DNA methylation can be detected by the following assays currently used in scientific research:[99]
Differentially methylated regions (DMRs)[edit]
Differentially methylated regions, which are genomic regions with different methylation statuses among multiple samples (tissues, cells, individuals or others), are regarded as possible functional regions involved in gene transcriptional regulation. The identification of DMRs among multiple tissues (T-DMRs) provides a comprehensive survey of epigenetic differences among human tissues.[111] For example, these methylated regions that are unique to a particular tissue allow individuals to differentiate between tissue type, such as semen and vaginal fluid. Current research conducted by Lee et al., showed DACT1 and USP49 positively identified semen by examining T-DMRs.[112] The use of T-DMRs has proven useful in the identification of various body fluids found at crime scenes. Researchers in the forensic field are currently seeking novel T-DMRs in genes to use as markers in forensic DNA analysis. DMRs between cancer and normal samples (C-DMRs) demonstrate the aberrant methylation in cancers.[113] It is well known that DNA methylation is associated with cell differentiation and proliferation.[114] Many DMRs have been found in the development stages (D-DMRs)[115] and in the reprogrammed progress (R-DMRs).[116] In addition, there are intra-individual DMRs (Intra-DMRs) with longitudinal changes in global DNA methylation along with the increase of age in a given individual.[117] There are also inter-individual DMRs (Inter-DMRs) with different methylation patterns among multiple individuals.[118]

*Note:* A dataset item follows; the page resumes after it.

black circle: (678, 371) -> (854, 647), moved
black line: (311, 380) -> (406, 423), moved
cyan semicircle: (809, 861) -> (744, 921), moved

QDMR (Quantitative Differentially Methylated Regions) is a quantitative approach to quantify methylation difference and identify DMRs from genome-wide methylation profiles by adapting Shannon entropy.[119] The platform-free and species-free nature of QDMR makes it potentially applicable to various methylation data. This approach provides an effective tool for the high-throughput identification of the functional regions involved in epigenetic regulation. QDMR can be used as an effective tool for the quantification of methylation difference and identification of DMRs across multiple samples.[120]

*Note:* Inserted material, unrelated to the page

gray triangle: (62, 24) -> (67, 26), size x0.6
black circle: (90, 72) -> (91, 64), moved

Gene-set analysis (a.k.a. pathway analysis; usually performed tools such as DAVID, GoSeq or GSEA) has been shown to be severely biased when applied to high-throughput methylation data (e.g. MeDIP-seq, MeDIP-ChIP, HELP-seq etc.), and a wide range of studies have thus mistakenly reported hyper-methylation of genes related to development and differentiation; it has been suggested that this can be corrected using sample label permutations or using a statistical model to control for differences in the numbers of CpG probes / CpG sites that target each gene.[121]

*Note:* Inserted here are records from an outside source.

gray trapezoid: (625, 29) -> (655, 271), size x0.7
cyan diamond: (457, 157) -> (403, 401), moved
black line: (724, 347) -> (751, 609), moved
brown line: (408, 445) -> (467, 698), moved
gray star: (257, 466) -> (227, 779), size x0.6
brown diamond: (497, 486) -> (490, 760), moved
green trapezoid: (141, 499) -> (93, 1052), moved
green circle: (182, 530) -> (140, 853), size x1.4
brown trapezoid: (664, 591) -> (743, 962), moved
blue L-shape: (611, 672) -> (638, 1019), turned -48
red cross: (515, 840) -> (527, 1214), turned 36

Computational prediction[edit]
DNA methylation can also be detected by computational models through sophisticated algorithms and methods. Computational models can facilitate the global profiling of DNA methylation across chromosomes, and often such models are faster and cheaper to perform than biological assays. Such up-to-date computational models include Bhasin, et al.,[130] Bock, et al.,[131] and Zheng, et al.[132][133] Together with biological assay, these methods greatly facilitate the DNA methylation analysis.